My personal opinion is that any alien life we eventually find will surprise the hell out of us, but until we have data, it’s all speculation.

I can’t speak for Brandus’s sources, but you can trace the progression quite clearly in early science fiction, in which speculations about future human evolution along the same lines as Rafe Hollister’s were a common theme, and where depictions of “advanced” aliens often followed the same reasoning.
From there, it’s possible to trace the way that popular fictional images of aliens have influenced the aliens encountered by UFO “contactees”, and how their accounts have then fed back into fiction.

So you’re from the past, you whacky time-traveller, you.
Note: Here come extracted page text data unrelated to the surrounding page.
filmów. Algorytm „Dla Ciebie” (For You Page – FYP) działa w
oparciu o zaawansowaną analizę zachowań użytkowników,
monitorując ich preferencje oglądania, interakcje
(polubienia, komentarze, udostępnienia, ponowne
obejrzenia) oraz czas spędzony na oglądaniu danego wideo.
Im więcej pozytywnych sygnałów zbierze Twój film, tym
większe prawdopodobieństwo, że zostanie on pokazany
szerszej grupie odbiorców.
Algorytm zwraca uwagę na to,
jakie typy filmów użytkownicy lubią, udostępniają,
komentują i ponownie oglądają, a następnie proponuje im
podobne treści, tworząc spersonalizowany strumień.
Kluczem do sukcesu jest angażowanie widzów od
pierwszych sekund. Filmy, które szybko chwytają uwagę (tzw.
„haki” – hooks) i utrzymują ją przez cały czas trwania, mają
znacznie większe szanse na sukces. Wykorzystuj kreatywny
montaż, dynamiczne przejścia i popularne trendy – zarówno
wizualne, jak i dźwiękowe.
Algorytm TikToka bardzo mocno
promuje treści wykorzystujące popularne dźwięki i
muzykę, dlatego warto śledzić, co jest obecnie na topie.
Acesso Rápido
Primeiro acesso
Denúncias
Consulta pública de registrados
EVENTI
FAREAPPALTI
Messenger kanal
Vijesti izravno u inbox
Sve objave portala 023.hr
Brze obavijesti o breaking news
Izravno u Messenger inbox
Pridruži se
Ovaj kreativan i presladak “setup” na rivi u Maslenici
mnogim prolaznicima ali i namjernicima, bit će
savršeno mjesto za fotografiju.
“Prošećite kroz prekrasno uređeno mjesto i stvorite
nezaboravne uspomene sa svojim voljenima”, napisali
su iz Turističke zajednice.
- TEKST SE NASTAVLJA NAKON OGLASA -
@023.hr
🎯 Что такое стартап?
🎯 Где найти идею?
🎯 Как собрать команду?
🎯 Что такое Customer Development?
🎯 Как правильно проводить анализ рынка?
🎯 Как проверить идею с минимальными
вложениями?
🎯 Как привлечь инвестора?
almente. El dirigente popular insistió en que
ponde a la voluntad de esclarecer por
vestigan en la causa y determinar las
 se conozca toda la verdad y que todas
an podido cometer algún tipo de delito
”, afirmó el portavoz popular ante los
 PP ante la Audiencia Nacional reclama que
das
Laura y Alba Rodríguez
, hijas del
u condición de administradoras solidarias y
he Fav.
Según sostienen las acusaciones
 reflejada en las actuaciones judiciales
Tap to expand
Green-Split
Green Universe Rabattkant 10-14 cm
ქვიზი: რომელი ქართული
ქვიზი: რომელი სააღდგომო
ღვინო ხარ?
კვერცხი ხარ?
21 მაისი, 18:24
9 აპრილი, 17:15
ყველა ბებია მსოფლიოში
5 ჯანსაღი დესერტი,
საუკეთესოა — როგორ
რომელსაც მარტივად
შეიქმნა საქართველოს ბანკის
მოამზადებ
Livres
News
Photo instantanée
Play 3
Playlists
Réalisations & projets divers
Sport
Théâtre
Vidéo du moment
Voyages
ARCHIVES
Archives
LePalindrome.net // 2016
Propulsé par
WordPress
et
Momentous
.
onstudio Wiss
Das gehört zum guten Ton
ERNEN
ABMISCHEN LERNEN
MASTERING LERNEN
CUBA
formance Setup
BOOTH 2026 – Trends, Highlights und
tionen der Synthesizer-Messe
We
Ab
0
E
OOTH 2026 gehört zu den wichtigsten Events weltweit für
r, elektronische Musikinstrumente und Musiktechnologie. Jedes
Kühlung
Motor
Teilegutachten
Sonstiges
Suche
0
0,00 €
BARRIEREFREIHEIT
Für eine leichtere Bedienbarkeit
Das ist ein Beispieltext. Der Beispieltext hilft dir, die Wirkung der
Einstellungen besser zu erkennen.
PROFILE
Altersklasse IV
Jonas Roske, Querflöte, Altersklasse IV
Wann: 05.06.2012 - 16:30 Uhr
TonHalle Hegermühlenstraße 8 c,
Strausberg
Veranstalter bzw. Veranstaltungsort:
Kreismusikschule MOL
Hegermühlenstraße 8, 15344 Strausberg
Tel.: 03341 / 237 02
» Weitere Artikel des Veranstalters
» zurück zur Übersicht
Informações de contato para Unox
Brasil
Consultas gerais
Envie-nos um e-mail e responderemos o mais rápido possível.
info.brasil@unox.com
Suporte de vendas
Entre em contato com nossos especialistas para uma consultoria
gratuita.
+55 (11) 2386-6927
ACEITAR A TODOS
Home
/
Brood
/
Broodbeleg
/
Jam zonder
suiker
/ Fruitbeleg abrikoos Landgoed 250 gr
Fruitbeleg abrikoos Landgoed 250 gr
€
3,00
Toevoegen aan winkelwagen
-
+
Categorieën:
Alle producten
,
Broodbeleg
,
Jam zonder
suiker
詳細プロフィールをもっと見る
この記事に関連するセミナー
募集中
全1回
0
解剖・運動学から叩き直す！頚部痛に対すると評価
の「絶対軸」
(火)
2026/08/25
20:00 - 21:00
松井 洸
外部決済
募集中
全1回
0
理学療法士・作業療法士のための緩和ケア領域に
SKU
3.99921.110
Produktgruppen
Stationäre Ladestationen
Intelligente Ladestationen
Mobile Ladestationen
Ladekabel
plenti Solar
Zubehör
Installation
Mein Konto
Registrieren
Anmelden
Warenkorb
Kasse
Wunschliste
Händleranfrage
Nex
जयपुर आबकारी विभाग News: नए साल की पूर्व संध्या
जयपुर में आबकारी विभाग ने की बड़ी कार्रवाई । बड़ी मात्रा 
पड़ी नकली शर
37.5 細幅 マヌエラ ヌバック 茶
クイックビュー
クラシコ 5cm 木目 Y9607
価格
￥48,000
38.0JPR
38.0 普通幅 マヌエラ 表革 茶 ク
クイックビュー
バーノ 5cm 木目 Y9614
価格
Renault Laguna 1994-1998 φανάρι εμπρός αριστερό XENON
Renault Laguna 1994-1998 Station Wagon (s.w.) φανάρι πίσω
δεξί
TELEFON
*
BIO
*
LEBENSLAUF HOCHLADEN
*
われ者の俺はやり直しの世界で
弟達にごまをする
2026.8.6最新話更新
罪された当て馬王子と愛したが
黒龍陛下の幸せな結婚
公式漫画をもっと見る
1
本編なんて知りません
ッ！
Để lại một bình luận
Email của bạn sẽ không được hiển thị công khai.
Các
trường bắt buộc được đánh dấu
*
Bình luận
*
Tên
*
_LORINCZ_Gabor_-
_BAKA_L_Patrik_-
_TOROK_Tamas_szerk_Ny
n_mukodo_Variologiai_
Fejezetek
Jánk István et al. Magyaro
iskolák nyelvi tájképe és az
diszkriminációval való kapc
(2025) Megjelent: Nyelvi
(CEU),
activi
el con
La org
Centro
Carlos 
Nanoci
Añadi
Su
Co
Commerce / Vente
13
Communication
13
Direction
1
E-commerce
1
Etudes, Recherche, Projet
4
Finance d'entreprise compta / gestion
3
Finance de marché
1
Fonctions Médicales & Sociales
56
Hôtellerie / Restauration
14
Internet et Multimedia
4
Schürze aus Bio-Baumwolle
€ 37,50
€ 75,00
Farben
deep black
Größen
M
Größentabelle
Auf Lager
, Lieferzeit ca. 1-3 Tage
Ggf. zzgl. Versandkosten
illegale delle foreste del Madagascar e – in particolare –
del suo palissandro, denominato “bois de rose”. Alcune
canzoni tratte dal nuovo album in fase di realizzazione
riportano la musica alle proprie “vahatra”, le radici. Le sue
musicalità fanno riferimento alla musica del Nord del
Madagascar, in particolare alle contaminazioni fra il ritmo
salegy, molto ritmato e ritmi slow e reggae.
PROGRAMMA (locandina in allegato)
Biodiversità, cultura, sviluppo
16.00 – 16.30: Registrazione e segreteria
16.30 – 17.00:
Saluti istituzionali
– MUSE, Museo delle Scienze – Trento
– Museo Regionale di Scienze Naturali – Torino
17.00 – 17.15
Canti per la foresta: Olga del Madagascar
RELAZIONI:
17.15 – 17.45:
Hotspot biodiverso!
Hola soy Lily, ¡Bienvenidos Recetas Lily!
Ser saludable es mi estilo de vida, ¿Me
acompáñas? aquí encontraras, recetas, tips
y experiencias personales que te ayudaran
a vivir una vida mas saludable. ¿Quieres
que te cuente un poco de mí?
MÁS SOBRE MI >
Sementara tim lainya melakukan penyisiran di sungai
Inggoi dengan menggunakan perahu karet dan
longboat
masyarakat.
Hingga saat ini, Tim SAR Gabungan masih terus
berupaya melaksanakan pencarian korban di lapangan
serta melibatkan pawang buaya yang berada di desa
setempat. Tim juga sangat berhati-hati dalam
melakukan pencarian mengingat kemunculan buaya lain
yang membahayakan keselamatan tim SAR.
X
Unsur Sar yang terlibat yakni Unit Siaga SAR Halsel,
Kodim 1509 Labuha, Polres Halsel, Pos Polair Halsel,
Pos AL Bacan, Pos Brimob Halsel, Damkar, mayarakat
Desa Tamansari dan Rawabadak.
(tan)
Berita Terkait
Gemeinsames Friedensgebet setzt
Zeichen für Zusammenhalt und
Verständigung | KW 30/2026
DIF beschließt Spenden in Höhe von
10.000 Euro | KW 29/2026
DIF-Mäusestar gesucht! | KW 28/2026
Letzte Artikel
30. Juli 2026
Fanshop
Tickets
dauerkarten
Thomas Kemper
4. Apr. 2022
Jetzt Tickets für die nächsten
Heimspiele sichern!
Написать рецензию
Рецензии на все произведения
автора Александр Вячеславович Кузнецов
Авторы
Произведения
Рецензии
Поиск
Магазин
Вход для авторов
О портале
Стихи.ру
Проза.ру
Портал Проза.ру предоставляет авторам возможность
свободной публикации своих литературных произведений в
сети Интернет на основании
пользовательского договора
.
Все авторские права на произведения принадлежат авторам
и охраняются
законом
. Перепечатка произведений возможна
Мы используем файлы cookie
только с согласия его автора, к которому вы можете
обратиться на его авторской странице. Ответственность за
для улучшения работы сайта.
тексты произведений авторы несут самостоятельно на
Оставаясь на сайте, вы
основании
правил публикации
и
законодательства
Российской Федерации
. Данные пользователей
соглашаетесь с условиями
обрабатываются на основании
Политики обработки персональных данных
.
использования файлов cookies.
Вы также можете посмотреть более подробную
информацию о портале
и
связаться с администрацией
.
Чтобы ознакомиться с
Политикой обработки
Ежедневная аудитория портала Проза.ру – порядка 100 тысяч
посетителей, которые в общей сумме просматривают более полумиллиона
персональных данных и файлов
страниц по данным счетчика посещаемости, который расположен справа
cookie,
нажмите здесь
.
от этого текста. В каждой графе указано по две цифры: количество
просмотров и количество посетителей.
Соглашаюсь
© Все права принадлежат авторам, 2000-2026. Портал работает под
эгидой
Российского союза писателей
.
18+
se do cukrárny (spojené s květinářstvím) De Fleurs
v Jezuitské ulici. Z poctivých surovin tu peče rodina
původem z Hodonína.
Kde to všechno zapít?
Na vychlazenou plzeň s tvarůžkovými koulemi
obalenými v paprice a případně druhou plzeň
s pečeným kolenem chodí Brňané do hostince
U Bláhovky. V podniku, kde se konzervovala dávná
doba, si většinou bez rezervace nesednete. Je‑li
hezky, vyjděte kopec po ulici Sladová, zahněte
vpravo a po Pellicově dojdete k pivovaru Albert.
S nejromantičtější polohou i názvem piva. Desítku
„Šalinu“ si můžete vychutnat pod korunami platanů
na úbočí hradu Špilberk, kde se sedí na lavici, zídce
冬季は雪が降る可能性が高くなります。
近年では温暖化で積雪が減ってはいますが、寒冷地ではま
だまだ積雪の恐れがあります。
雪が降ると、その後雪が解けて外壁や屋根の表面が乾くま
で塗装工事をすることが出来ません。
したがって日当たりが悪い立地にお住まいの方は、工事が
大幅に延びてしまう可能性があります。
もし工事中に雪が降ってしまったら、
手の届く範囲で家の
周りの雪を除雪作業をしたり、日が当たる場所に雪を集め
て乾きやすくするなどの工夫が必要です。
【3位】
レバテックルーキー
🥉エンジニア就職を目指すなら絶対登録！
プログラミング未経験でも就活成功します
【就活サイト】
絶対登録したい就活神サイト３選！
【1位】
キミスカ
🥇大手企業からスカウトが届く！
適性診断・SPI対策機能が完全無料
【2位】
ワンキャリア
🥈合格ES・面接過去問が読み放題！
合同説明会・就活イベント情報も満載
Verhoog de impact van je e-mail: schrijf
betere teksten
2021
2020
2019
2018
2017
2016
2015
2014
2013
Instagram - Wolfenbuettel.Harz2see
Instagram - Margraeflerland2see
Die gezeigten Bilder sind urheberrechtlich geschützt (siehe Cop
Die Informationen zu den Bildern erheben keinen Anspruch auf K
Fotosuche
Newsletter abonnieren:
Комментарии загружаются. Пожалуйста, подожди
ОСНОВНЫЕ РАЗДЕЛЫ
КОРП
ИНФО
I’d say that makes you from the past.

I KNEW it!!!

Keep in mind that the current popular image of the skinny grey-skinned hig-headed humanoid is not the only public concept of what aliens look like. The ‘greys’ are a fairly recent idea. There have been other popular concepts of what aliens look like in the past, and there are other competing ideas right now. I think shapeshifting reptilians are still being claimed by some.

Yes, yes. I forgot about kangaroos. :smack::wink:

Smaller than the (future) dinosaurs, sure, but the Arthropleura was estimated to reach up to eight feet in length. That is as big as a lot of African plains predators.

There seems to be a popular notion that evolution has “momentum” - that you can plot traits on a graph and extrapolate them into the future. I remember being told as a kid that humans will eventually have only four toes because our toes have been shrinking.

I personally believe that no species will achieve interstellar travel unless they modify themselves non-evolutionarily, through genetic engineering. Even more likely (or rather, less unlikely) is that they will develop AI probes capable of remaining functional after centuries or millennia of travel.